Today, data rates of ten Gigabits per second offered by the 10GBASE-T variant of Ethernet may no longer suffice. Largely due the vast uptake of mobile devices, a growing number of users and applications demand higher bandwidth and availability, combined with lower latency. 25 and 40 Gigabits per second are the next milestones on the Ethernet roadmap for copper cabling.

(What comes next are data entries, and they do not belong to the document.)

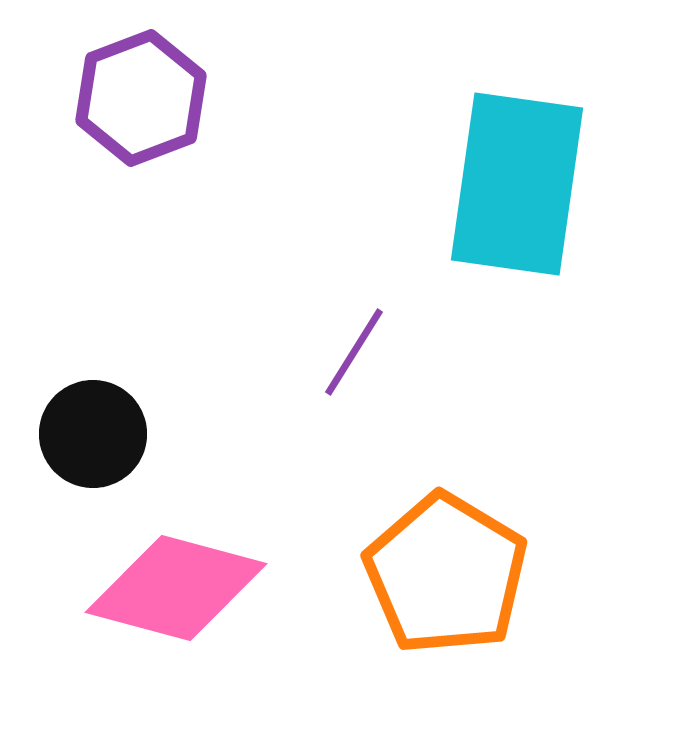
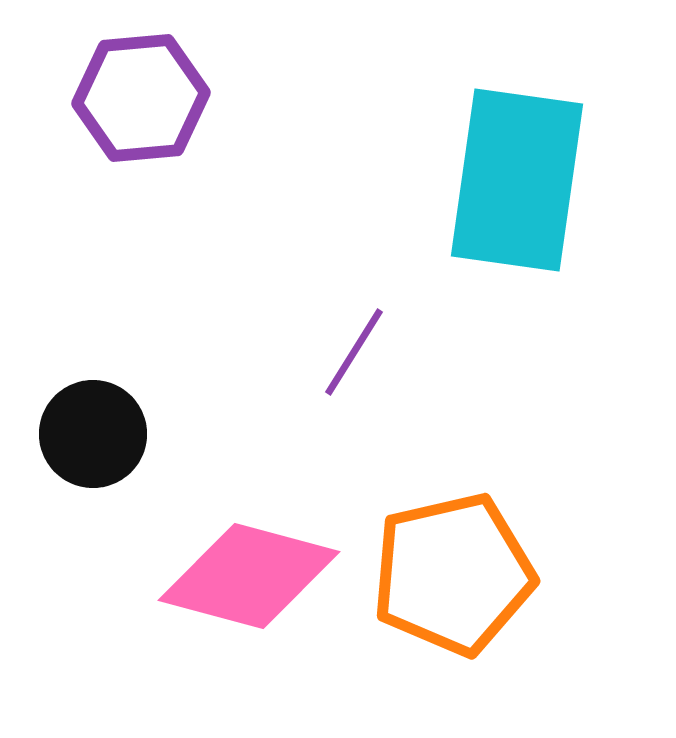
purple hexagon: rotated 16 degrees clockwise
cyan rectangle: moved 4 px up
orange pentagon: moved 7 px right; rotated 28 degrees clockwise
pink diamond: moved 73 px right, 12 px up
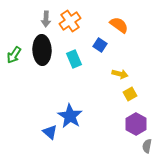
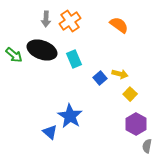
blue square: moved 33 px down; rotated 16 degrees clockwise
black ellipse: rotated 68 degrees counterclockwise
green arrow: rotated 84 degrees counterclockwise
yellow square: rotated 16 degrees counterclockwise
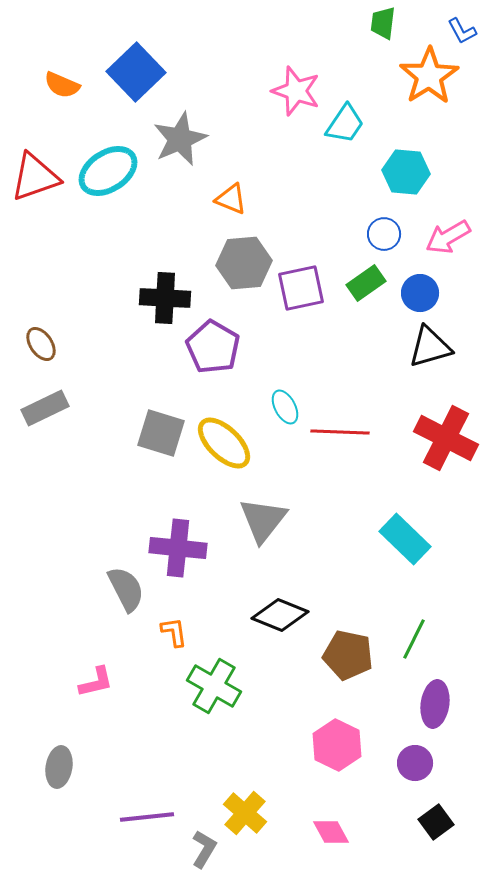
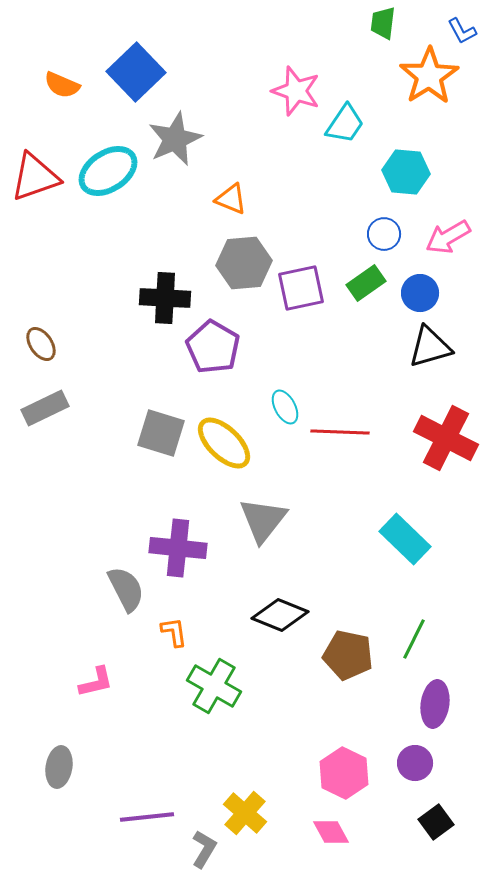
gray star at (180, 139): moved 5 px left
pink hexagon at (337, 745): moved 7 px right, 28 px down
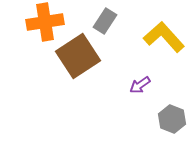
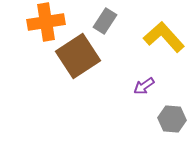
orange cross: moved 1 px right
purple arrow: moved 4 px right, 1 px down
gray hexagon: rotated 16 degrees counterclockwise
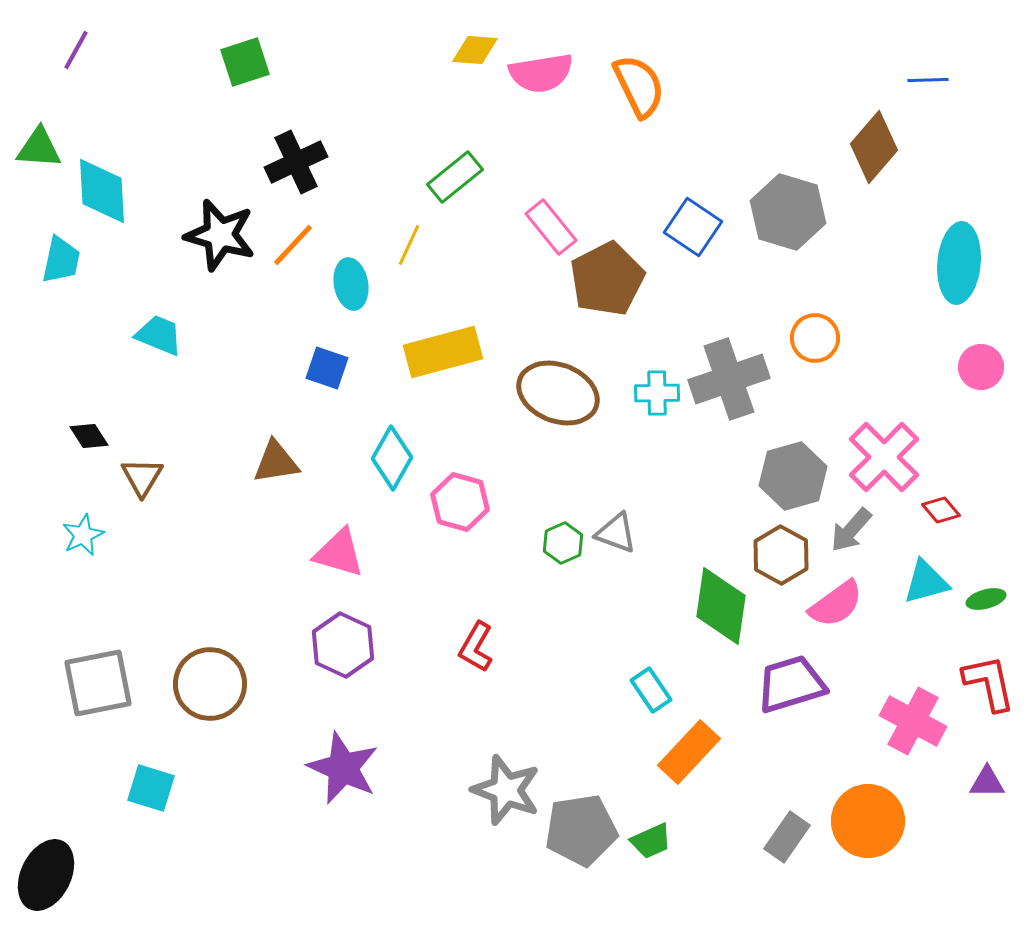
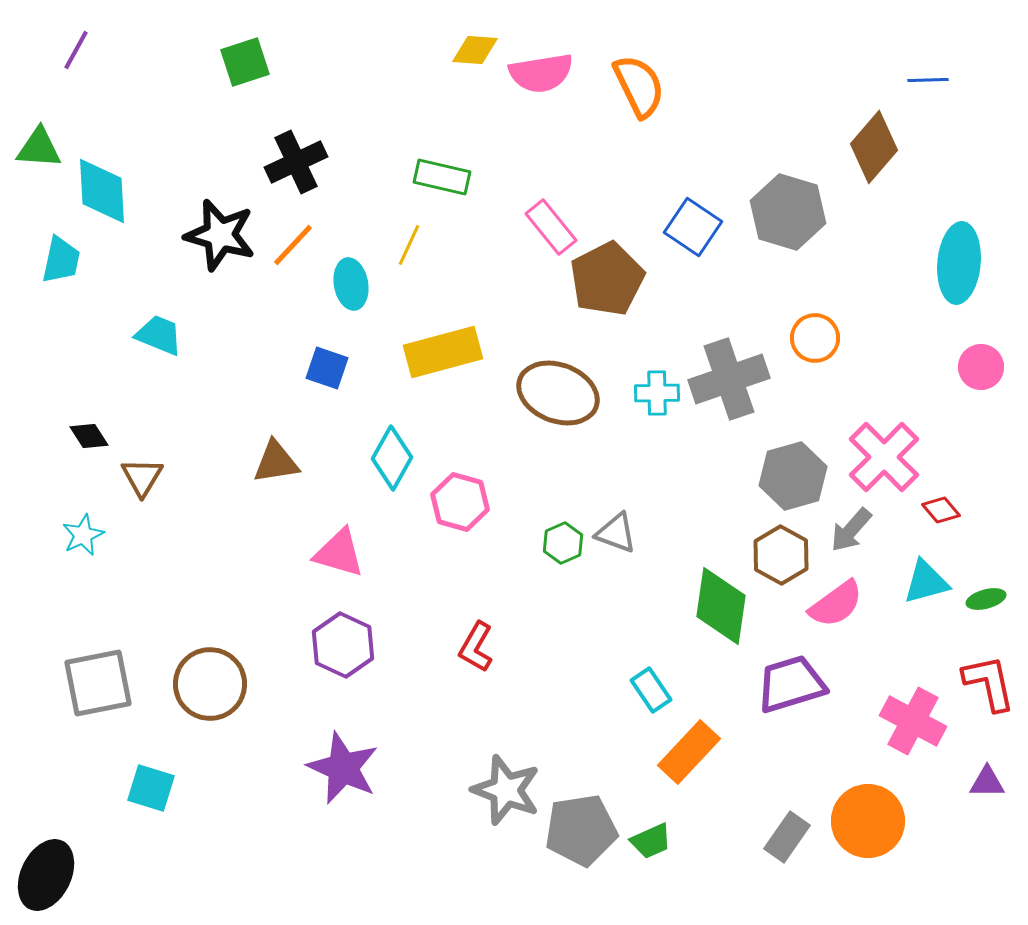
green rectangle at (455, 177): moved 13 px left; rotated 52 degrees clockwise
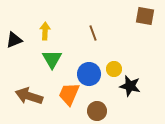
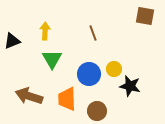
black triangle: moved 2 px left, 1 px down
orange trapezoid: moved 2 px left, 5 px down; rotated 25 degrees counterclockwise
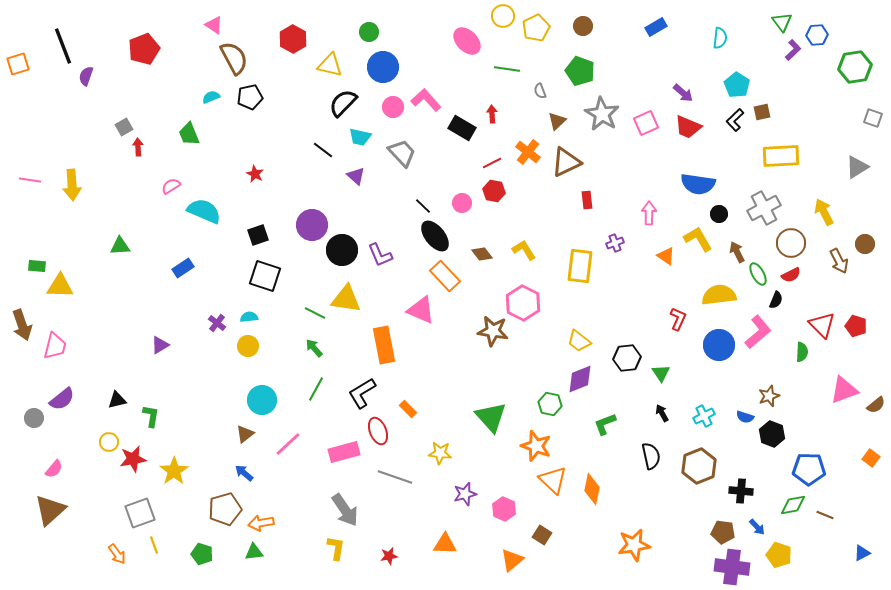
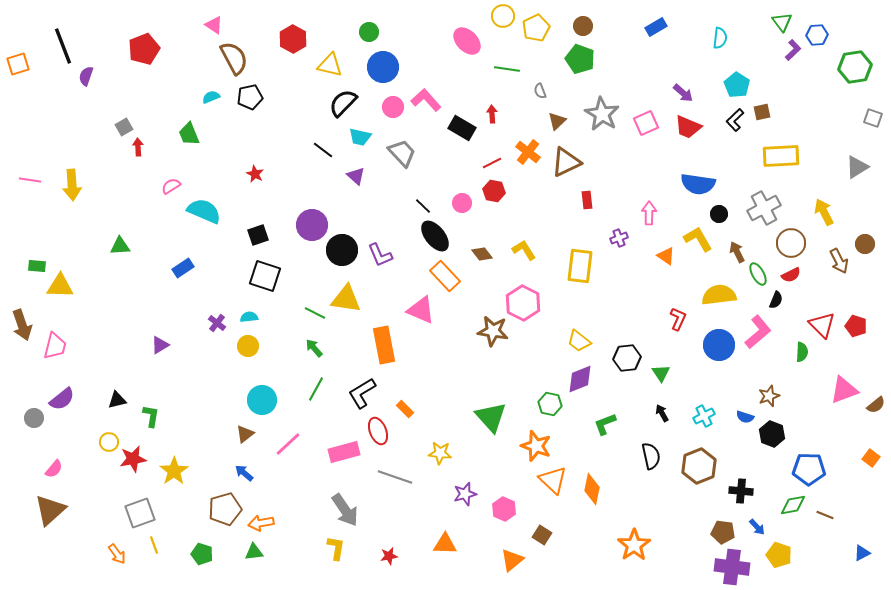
green pentagon at (580, 71): moved 12 px up
purple cross at (615, 243): moved 4 px right, 5 px up
orange rectangle at (408, 409): moved 3 px left
orange star at (634, 545): rotated 24 degrees counterclockwise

If you are planning to introduce LAN cabling which is to be used for a longer period of time, we recommend that you take the new standards Cat. 8.1, 25GBase-T and 40GBase-T into account when choosing components. Standardization committees have agreed on a quantum leap in transmission performance over twisted-pair copper cabling. This is increasing from 10 to 25 and 40 Gigabit/s, whilst the transmission frequency is increasing to 2000 MHz. However, to be able to handle the inherent attenuation losses and crosstalk, link lengths will have to be shortened. Consultants, installers, end-users and other decision makers need to be forward-looking and take the shorter distances and new options into consideration. For 10GBase-T the distance remains 90 m. With 25 GBase-T, a distance of 50m may well be feasible. With 40GBase-T, this distance will be 24 m.
Cat 8 copper cable allows data centres to introduce cost-effective copper-compatible switches as an alternative to fibre. The cabling standards for both 25GBase-T and 40GBase-T are based on data centre applications, in which servers and switches are usually connected over twisted pair cable. The vast majority of switch-to-server links are shorter than 30m – which has become the maximum channel length in the specification of standards bodies TIA, ISO and IEEE. The 30m maximum channel length consists of 24 metres of horizontal cable and no more than 2 metres of patch cords at either end. Category 8 components set up in this way form a Channel Class I.
To date, 40GBase-T has mainly been considered for applications in the data center area. 25GBase-T could be of interest for the LAN sector, with possible applications in structured office and building automation cabling. Future WLAN access points will require bandwidths higher than 10 Gbit/s. 25GBase-T would make this long awaited evolutionary advance possible.
Backward compatibility
Category 8.1 components are intermateable with the tried and tested RJ45 connector interface for categories 6A, 6 and 5e as specified in ISO/IEC 11801 and EN 50173. However, not all Cat. 8.1 products are interoperable (i.e. working at the required performance level). When evaluating products, planners should check components for full backward compatibility.
The ISO standard for Cat 8.1 require them to be compatible with Cat. 6A or lower. The ISO standard for Cat 8.2 doesn’t require the installation to be backwards compatible with Cat 7A, Cat 7, Cat 6A and below.
Recommendation for Cat.8.1 installations: Two measurements for formal acceptance should take place after installation, one for Cat. 8.1 and one for Cat. 6A.
It is also important to point out that Category 8.2 connector interfaces are not backward compatible with the RJ45 jacks of existing cabling. Although Cat 8.2 systems and connectors should make the most of the installed cabling from the outset, there are no switches and servers that are equipped with the same connector interface. The Cat. 8.2 connector systems require comparatively expensive, cumbersome adapter cables and do not offer any advantages in terms of transmission speed.
Conclusion:
Cat.8 will cover the next evolutionary step in copper Ethernet connectivity. It can provide the headroom in transmission speed to future-proof installations both in DC and LAN environments. Cat. 8.1 can be easily integrated into existing RJ45 environments without compatibility issues and offers the same speed advantage as Cat.8.2.